Hindu Love Gods - Hindu Love Gods (1990)

The instrumental three fourths of REM (O_o) featured on Warren Zevon’s (o_o) Sentimental Hygiene, a great record by any measure but one of his slickest and most heavily-produced. Maybe as a reaction to that, or maybe just because it was fun, the four let the tape roll on the last night of the session and recorded the songs you hear here. It’s a collection of covers from all over the place, done in a raw and bluesy fashion that’s heavy on fun.

The track selection is a blast of serotonin for me because they pick up on so many throughlines in American music regardless of genre.

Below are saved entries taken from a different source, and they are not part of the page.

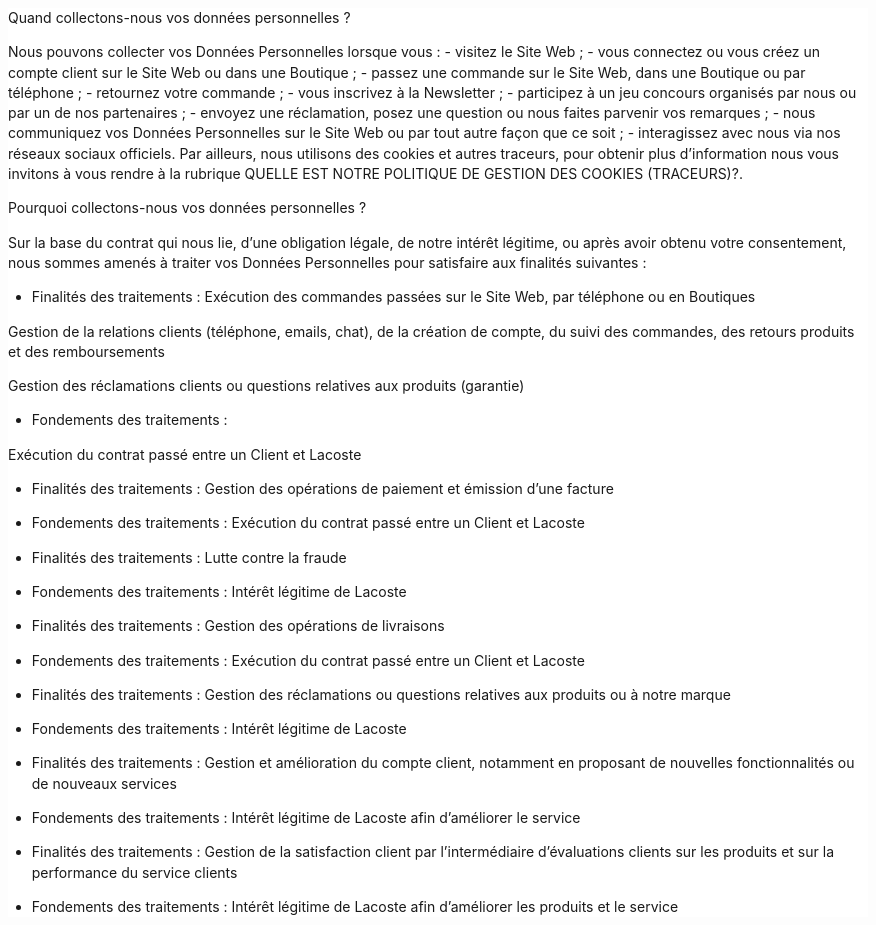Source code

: Quand collectons-nous vos données personnelles ?

Nous pouvons collecter vos Données Personnelles lorsque vous : - visitez le Site Web ; - vous connectez ou vous créez un compte client sur le Site Web ou dans une Boutique ; - passez une commande sur le Site Web, dans une Boutique ou par téléphone ; - retournez votre commande ; - vous inscrivez à la Newsletter ; - participez à un jeu concours organisés par nous ou par un de nos partenaires ; - envoyez une réclamation, posez une question ou nous faites parvenir vos remarques ; - nous communiquez vos Données Personnelles sur le Site Web ou par tout autre façon que ce soit ; - interagissez avec nous via nos réseaux sociaux officiels. Par ailleurs, nous utilisons des cookies et autres traceurs, pour obtenir plus d’information nous vous invitons à vous rendre à la rubrique QUELLE EST NOTRE POLITIQUE DE GESTION DES COOKIES (TRACEURS)?.

Pourquoi collectons-nous vos données personnelles ?

Sur la base du contrat qui nous lie, d’une obligation légale, de notre intérêt légitime, ou après avoir obtenu votre consentement, nous sommes amenés à traiter vos Données Personnelles pour satisfaire aux finalités suivantes :

  

* Finalités des traitements : Exécution des commandes passées sur le Site Web, par téléphone ou en Boutiques

Gestion de la relations clients (téléphone, emails, chat), de la création de compte, du suivi des commandes, des retours produits et des remboursements

Gestion des réclamations clients ou questions relatives aux produits (garantie)

* Fondements des traitements :

Exécution du contrat passé entre un Client et Lacoste

  

* Finalités des traitements : Gestion des opérations de paiement et émission d’une facture
* Fondements des traitements : Exécution du contrat passé entre un Client et Lacoste

  

* Finalités des traitements : Lutte contre la fraude
* Fondements des traitements : Intérêt légitime de Lacoste

  

* Finalités des traitements : Gestion des opérations de livraisons
* Fondements des traitements : Exécution du contrat passé entre un Client et Lacoste

  

* Finalités des traitements : Gestion des réclamations ou questions relatives aux produits ou à notre marque
* Fondements des traitements : Intérêt légitime de Lacoste

  

* Finalités des traitements : Gestion et amélioration du compte client, notamment en proposant de nouvelles fonctionnalités ou de nouveaux services
* Fondements des traitements : Intérêt légitime de Lacoste afin d’améliorer le service

  

* Finalités des traitements : Gestion de la satisfaction client par l’intermédiaire d’évaluations clients sur les produits et sur la performance du service clients
* Fondements des traitements : Intérêt légitime de Lacoste afin d’améliorer les produits et le service

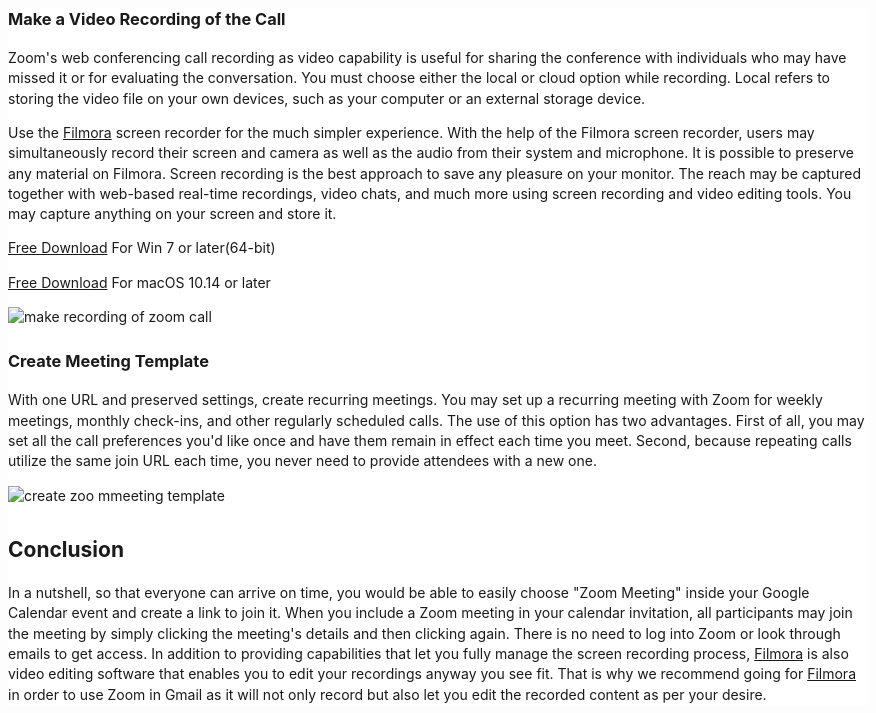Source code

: ### Make a Video Recording of the Call

Zoom's web conferencing call recording as video capability is useful for sharing the conference with individuals who may have missed it or for evaluating the conversation. You must choose either the local or cloud option while recording. Local refers to storing the video file on your own devices, such as your computer or an external storage device.

Use the [Filmora](https://tools.techidaily.com/wondershare/filmora/download/) screen recorder for the much simpler experience. With the help of the Filmora screen recorder, users may simultaneously record their screen and camera as well as the audio from their system and microphone. It is possible to preserve any material on Filmora. Screen recording is the best approach to save any pleasure on your monitor. The reach may be captured together with web-based real-time recordings, video chats, and much more using screen recording and video editing tools. You may capture anything on your screen and store it.

[Free Download](https://tools.techidaily.com/wondershare/filmora/download/) For Win 7 or later(64-bit)

[Free Download](https://tools.techidaily.com/wondershare/filmora/download/) For macOS 10.14 or later

![make recording of zoom call](https://images.wondershare.com/filmora/article-images/2022/07/make-recording-of-zoom-call.jpg)

### Create Meeting Template

With one URL and preserved settings, create recurring meetings. You may set up a recurring meeting with Zoom for weekly meetings, monthly check-ins, and other regularly scheduled calls. The use of this option has two advantages. First of all, you may set all the call preferences you'd like once and have them remain in effect each time you meet. Second, because repeating calls utilize the same join URL each time, you never need to provide attendees with a new one.

![create zoo mmeeting template](https://images.wondershare.com/filmora/article-images/2022/07/create-zoom-meeting-template.jpg)

## Conclusion

In a nutshell, so that everyone can arrive on time, you would be able to easily choose "Zoom Meeting" inside your Google Calendar event and create a link to join it. When you include a Zoom meeting in your calendar invitation, all participants may join the meeting by simply clicking the meeting's details and then clicking again. There is no need to log into Zoom or look through emails to get access. In addition to providing capabilities that let you fully manage the screen recording process, [Filmora](https://tools.techidaily.com/wondershare/filmora/download/) is also video editing software that enables you to edit your recordings anyway you see fit. That is why we recommend going for [Filmora](https://tools.techidaily.com/wondershare/filmora/download/) in order to use Zoom in Gmail as it will not only record but also let you edit the recorded content as per your desire.



<ins class="adsbygoogle"
     style="display:block"
     data-ad-format="autorelaxed"
     data-ad-client="ca-pub-7571918770474297"
     data-ad-slot="1223367746"></ins>

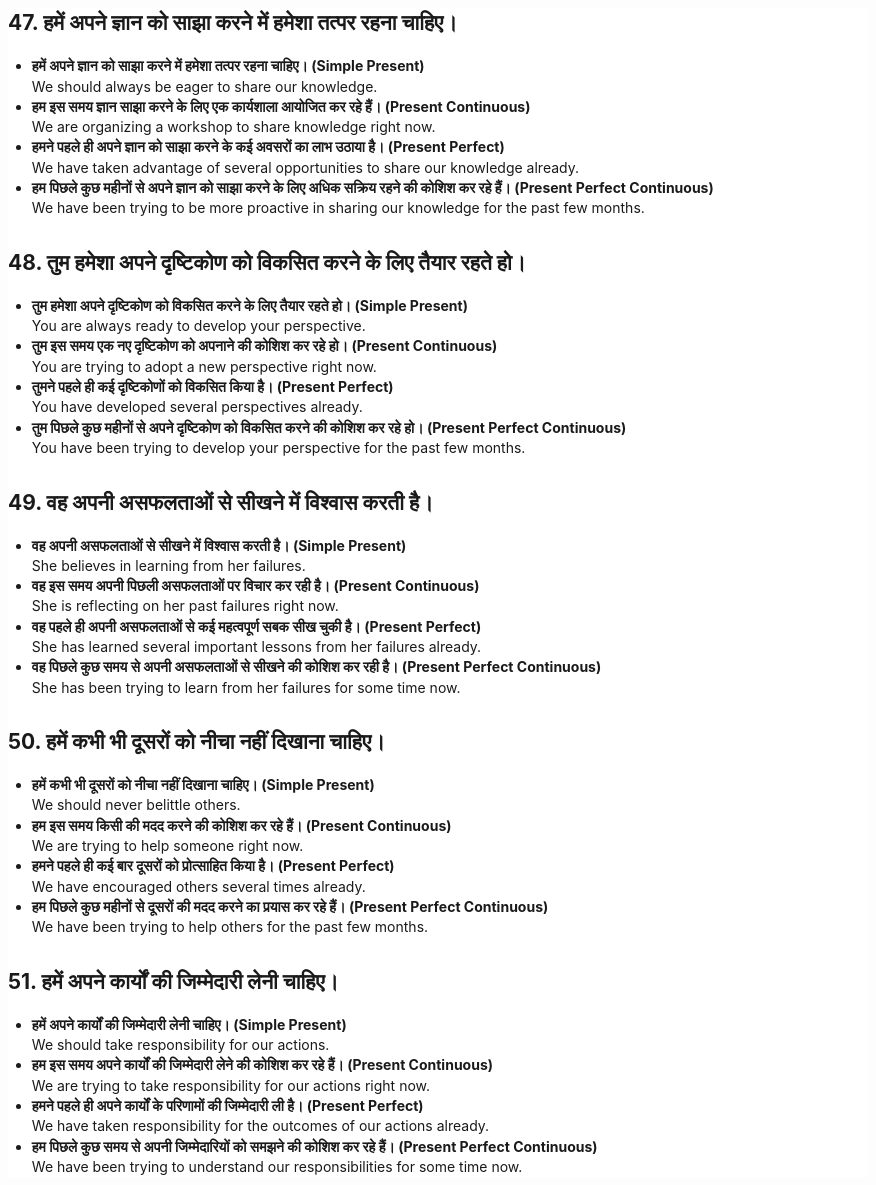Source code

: ## 47. हमें अपने ज्ञान को साझा करने में हमेशा तत्पर रहना चाहिए।  
- **हमें अपने ज्ञान को साझा करने में हमेशा तत्पर रहना चाहिए। (Simple Present)**  
  We should always be eager to share our knowledge.  
- **हम इस समय ज्ञान साझा करने के लिए एक कार्यशाला आयोजित कर रहे हैं। (Present Continuous)**  
  We are organizing a workshop to share knowledge right now.  
- **हमने पहले ही अपने ज्ञान को साझा करने के कई अवसरों का लाभ उठाया है। (Present Perfect)**  
  We have taken advantage of several opportunities to share our knowledge already.  
- **हम पिछले कुछ महीनों से अपने ज्ञान को साझा करने के लिए अधिक सक्रिय रहने की कोशिश कर रहे हैं। (Present Perfect Continuous)**  
  We have been trying to be more proactive in sharing our knowledge for the past few months.  

## 48. तुम हमेशा अपने दृष्टिकोण को विकसित करने के लिए तैयार रहते हो।  
- **तुम हमेशा अपने दृष्टिकोण को विकसित करने के लिए तैयार रहते हो। (Simple Present)**  
  You are always ready to develop your perspective.  
- **तुम इस समय एक नए दृष्टिकोण को अपनाने की कोशिश कर रहे हो। (Present Continuous)**  
  You are trying to adopt a new perspective right now.  
- **तुमने पहले ही कई दृष्टिकोणों को विकसित किया है। (Present Perfect)**  
  You have developed several perspectives already.  
- **तुम पिछले कुछ महीनों से अपने दृष्टिकोण को विकसित करने की कोशिश कर रहे हो। (Present Perfect Continuous)**  
  You have been trying to develop your perspective for the past few months.  

## 49. वह अपनी असफलताओं से सीखने में विश्वास करती है।  
- **वह अपनी असफलताओं से सीखने में विश्वास करती है। (Simple Present)**  
  She believes in learning from her failures.  
- **वह इस समय अपनी पिछली असफलताओं पर विचार कर रही है। (Present Continuous)**  
  She is reflecting on her past failures right now.  
- **वह पहले ही अपनी असफलताओं से कई महत्वपूर्ण सबक सीख चुकी है। (Present Perfect)**  
  She has learned several important lessons from her failures already.  
- **वह पिछले कुछ समय से अपनी असफलताओं से सीखने की कोशिश कर रही है। (Present Perfect Continuous)**  
  She has been trying to learn from her failures for some time now.  

## 50. हमें कभी भी दूसरों को नीचा नहीं दिखाना चाहिए।  
- **हमें कभी भी दूसरों को नीचा नहीं दिखाना चाहिए। (Simple Present)**  
  We should never belittle others.  
- **हम इस समय किसी की मदद करने की कोशिश कर रहे हैं। (Present Continuous)**  
  We are trying to help someone right now.  
- **हमने पहले ही कई बार दूसरों को प्रोत्साहित किया है। (Present Perfect)**  
  We have encouraged others several times already.  
- **हम पिछले कुछ महीनों से दूसरों की मदद करने का प्रयास कर रहे हैं। (Present Perfect Continuous)**  
  We have been trying to help others for the past few months.  

## 51. हमें अपने कार्यों की जिम्मेदारी लेनी चाहिए।  
- **हमें अपने कार्यों की जिम्मेदारी लेनी चाहिए। (Simple Present)**  
  We should take responsibility for our actions.  
- **हम इस समय अपने कार्यों की जिम्मेदारी लेने की कोशिश कर रहे हैं। (Present Continuous)**  
  We are trying to take responsibility for our actions right now.  
- **हमने पहले ही अपने कार्यों के परिणामों की जिम्मेदारी ली है। (Present Perfect)**  
  We have taken responsibility for the outcomes of our actions already.  
- **हम पिछले कुछ समय से अपनी जिम्मेदारियों को समझने की कोशिश कर रहे हैं। (Present Perfect Continuous)**  
  We have been trying to understand our responsibilities for some time now.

They open with two Robert Johnson tunes, a foundation of traditional Americana. Then there’s a cover of Prince’s Raspberry Beret, a different energy but played in a similar arrangement to the earlier tracks.

Crosscut Saw, from Albert King’s signature album, comes next. It’s followed by Junco Pardner, a blues that’s famous partly because of a dub-laden cover by The Clash. Then we get two signature mid-century blues-as-rock-n-roll tunes in Muddy Waters’ Mannish Boy and Willie Dixon’s Wang Dang Doodle, played pretty much straight up to show the connection to the rest.

Just in case you thought this was nothing but a blues covers album, you then get a deep-cut southern rock banger, Georgia Satellites’ Battleship Chains (still fairly new when this was recorded), followed by the George Jones hit I’m A One Woman Man and Woody Guthrie’s Vigilante man.

It’s an album full of great song choices, and the band rips into them with aplomb.